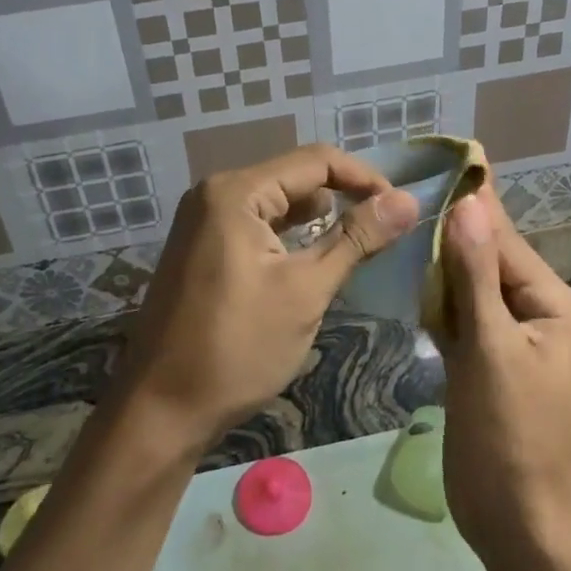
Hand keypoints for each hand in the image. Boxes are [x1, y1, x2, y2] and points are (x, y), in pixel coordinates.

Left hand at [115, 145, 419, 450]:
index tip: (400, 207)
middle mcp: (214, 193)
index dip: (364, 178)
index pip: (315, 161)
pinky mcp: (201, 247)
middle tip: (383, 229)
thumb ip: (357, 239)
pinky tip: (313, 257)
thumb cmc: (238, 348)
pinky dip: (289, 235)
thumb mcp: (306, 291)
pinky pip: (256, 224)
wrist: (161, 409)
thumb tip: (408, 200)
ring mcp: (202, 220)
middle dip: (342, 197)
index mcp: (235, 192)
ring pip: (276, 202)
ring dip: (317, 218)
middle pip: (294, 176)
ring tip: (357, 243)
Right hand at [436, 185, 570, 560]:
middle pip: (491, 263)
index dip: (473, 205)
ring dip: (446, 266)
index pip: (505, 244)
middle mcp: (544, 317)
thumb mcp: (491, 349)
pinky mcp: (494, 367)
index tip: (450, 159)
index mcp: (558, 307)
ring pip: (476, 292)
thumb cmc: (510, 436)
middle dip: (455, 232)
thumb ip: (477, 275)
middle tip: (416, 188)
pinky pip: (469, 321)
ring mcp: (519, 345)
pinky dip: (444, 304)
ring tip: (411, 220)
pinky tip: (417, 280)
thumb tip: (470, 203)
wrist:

-----

ACTION ITEM: Without the pictures, restate all of the entries above verbatim.

SOLUTION TO THIS PROBLEM:
Hand keypoints for each hand in the image. Boxes are [x1, y1, x2, y2] and points are (x, y), in pixel coordinates.

Left hand at [115, 145, 419, 450]:
index tip: (400, 207)
middle mcp: (214, 193)
index dip: (364, 178)
index pip: (315, 161)
pinky mcp: (201, 247)
middle tip: (383, 229)
thumb ip: (357, 239)
pinky tip: (313, 257)
thumb cmc: (238, 348)
pinky dip: (289, 235)
thumb mcp: (306, 291)
pinky pip: (256, 224)
wrist: (161, 409)
thumb tip: (408, 200)
ring mcp: (202, 220)
middle dip: (342, 197)
index mcp: (235, 192)
ring pip: (276, 202)
ring dip: (317, 218)
middle pip: (294, 176)
ring tip: (357, 243)
Right hand at [436, 185, 570, 560]:
middle pip: (491, 263)
index dip: (473, 205)
ring dip: (446, 266)
index pip: (505, 244)
middle mcp: (544, 317)
thumb mcp: (491, 349)
pinky mcp: (494, 367)
index tip: (450, 159)
index mcp: (558, 307)
ring pip: (476, 292)
thumb cmc: (510, 436)
middle dip: (455, 232)
thumb ip: (477, 275)
middle tip: (416, 188)
pinky pip: (469, 321)
ring mcp: (519, 345)
pinky dip: (444, 304)
ring tip: (411, 220)
pinky tip: (417, 280)
thumb tip: (470, 203)
wrist:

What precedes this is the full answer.